## EXERCISE PASSAGE
With this method, a debug statement is printed if $debug_Flag
is set to anything other than 0. By adding such statements to
your code, you can enable and disable a program trace as needed.

Listing 25.4 is, perhaps, a better implementation of the same
idea.

Listing 25.4  Another Example of a Debugging Flag

# The current debug level
$debug_Level = 2;

# Print debugging status
sub debug_Print
{
if ($debug_Level >= $_[0])
{
print STDERR ("@_[1..@_]\n");
}
}

# Some code
&debug_Print(1,"Output header");
print("Content-type: text/html\n\n");

&debug_Print(2,"Loop through %user_Info array");
foreach $user_Key sort(keys(%user_Info))
{
&debug_Print(3,"\t\"$user_Key\" = \"$user_Info{$user_Key}\"");
if (...

In this case, the subroutine debug_Print() takes the
level of importance a particular debug statement is assigned and
the actual statement itself. If the level of debugging that you're
now interested in is equal to or greater than the level you've
set for a piece of information, it's dumped out to the error log,
which would look like this:

Output header
Loop through %user_Info array

Note that error_log doesn't contain information sent
by debug_Print() inside the loop. Its importance is rated
a 3, and you're interested only in those rated a 2 or better.
If you were to change $debug_Level to 3, the following
would be the result:

Output header
Loop through %user_Info array
"foo" = "bar"
"pants" = "funny"
"llama" = "loon"

By using a system like this, you can vary how much debug detail
your script generates. $debug_Level can also be set higher
before troublesome sections of code, and then lowered again later.
And, of course, debug_Print() can be expanded and improved-for
example, it might (and probably should) time-stamp each line of
output.

The only thing that really matters-whatever method you use-is
that information about the execution of the program is placed
in the error log. How you do it is largely a question of style
and need.

Running from Outside the Server

Perhaps the best way to debug your CGI script is to forget that
it's a CGI script at all. By removing the Web-both the browser
and the server-from the equation, you gain a lot of flexibility
in your debugging, and more traditional, convenient methods return
to the process.

When the Web server executes your CGI script, it simply sets several
environment variables and, perhaps, places some information on
your program's standard in (stdin). These steps are easy for you
to duplicate yourself, and the process gives you an atmosphere
where traditional debuggers can be used and output is dumped to
your screen instead of to the error log.

Table 25.1 lists all the environment variables that are set when
the Web server runs a CGI script. Others may be set, of course,
but they're related to the shell and the startup environment of
your server.

Table 25.1  Environment Variables Set Before
a CGI Program Is Run

Environment VariableContents

SERVER_NAMEThe Internet name of your server machine

SERVER_PORTThe port where the browser attached to your server

SERVER_SOFTWAREThe name and version of your server software

SERVER_PROTOCOLThe protocol your server is using to talk to the browser

GATEWAY_INTERFACEThe protocol your server is using to talk to your CGI script

DOCUMENT_ROOTThe root path where your Web files are installed

SCRIPT_NAMEThe file name of the CGI script that's now running

REMOTE_HOSTThe Internet name of the browser's machine (may be empty)

## INFORMATION GIVEN
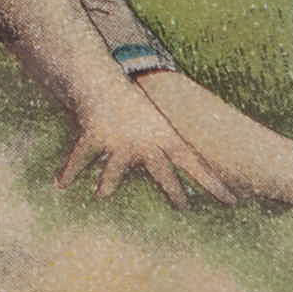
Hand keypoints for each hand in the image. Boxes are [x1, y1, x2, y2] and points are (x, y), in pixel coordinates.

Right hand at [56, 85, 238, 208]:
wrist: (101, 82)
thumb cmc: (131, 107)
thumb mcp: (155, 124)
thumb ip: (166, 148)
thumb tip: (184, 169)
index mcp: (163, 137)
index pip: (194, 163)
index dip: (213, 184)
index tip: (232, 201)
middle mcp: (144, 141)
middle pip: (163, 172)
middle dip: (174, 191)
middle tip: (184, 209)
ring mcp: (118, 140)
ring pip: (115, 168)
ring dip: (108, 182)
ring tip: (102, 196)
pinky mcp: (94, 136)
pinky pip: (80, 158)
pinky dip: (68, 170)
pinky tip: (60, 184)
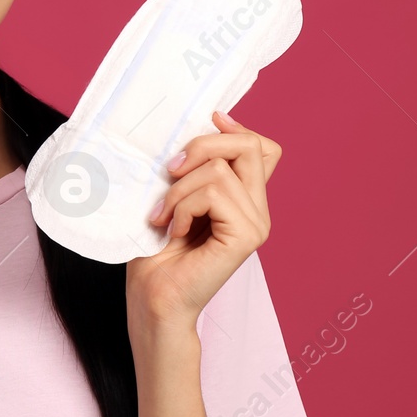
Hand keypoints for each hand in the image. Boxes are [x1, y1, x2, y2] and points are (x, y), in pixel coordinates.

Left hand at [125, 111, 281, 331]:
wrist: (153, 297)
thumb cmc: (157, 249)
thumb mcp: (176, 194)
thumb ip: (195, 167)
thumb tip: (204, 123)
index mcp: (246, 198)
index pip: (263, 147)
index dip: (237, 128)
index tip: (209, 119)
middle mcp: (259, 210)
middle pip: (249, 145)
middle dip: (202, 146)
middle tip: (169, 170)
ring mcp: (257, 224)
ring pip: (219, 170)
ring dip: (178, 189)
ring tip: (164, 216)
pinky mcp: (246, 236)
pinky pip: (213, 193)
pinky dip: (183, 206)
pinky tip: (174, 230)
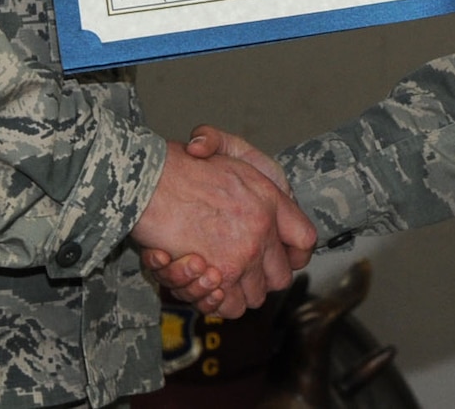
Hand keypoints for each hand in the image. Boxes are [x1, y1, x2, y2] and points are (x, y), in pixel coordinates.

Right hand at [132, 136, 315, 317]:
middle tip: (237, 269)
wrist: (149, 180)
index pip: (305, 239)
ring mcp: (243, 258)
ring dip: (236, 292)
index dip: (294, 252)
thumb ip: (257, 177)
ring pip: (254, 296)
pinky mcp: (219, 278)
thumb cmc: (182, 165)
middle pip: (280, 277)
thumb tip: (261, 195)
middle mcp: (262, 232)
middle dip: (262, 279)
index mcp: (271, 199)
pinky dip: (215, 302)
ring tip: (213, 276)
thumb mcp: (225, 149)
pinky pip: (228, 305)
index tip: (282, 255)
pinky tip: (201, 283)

## TASK LIST
**a)** Answer these questions about the CGI debugging text:
(i) What value is $debug_Level given in Listing 25.4?
(ii) According to the text, to which log are debug_Print() messages dumped?
(iii) When the Web server executes a CGI script, what does it do?
**b)** Decide whether each statement agrees with the CGI debugging text. Answer yes or no, quoting the words of the text that settle it.
(i) With $debug_Level set to 2, the messages rated 3 inside the loop appear in the error log.
(ii) The text suggests that debug_Print() could time-stamp each line of output.
(iii) Table 25.1 lists every environment variable that can be set when a CGI script runs, including those tied to the shell.
**c)** Please write the next part of the CGI debugging text, picking up right after its last line.
Nothing in the records is needed here.

## ANSWERS FOR THE EXERCISE
**a)**
(i) 2
(ii) The error log
(iii) It sets several environment variables and, perhaps, places some information on the program's standard in (stdin).

**b)**
(i) No: "Note that error_log doesn't contain information sent by debug_Print() inside the loop. Its importance is rated a 3, and you're interested only in those rated a 2 or better."
(ii) Yes: "it might (and probably should) time-stamp each line of output."
(iii) No: "Others may be set, of course, but they're related to the shell and the startup environment of your server."

**c)**
REMOTE_ADDRThe Internet address of the browser's machine

REQUEST_METHODThe method form data has been submitted (GET or POST)

CONTENT_TYPEThe MIME type of the submitted form data

QUERY_STRINGThe encoded form data, if REQUEST_METHOD is GET

CONTENT_LENGTHThe length of the form data waiting on standard in (stdin), if REQUEST_METHOD is POST

PATH_INFOThe path information that followed the script name in the URL

PATH_TRANSLATEDThe path information that followed the script name in the URL with DOCUMENT_ROOT prepended

HTTP_USER_AGENTThe name and version of the browser software

HTTP_REFERERThe URL of the page that the browser visited before the CGI script

Perhaps the best way to see the value these variables normally
have is to write a small CGI script, install, and run it. Listing
25.5 is such a program and, when run, will show you each variable
listed in table 25.1 and the values they have in a "real"
situation.

Listing 25.5  A CGI Script to Show its Environment

#!/bin/sh
echo "Content-type: text/html"
echo ""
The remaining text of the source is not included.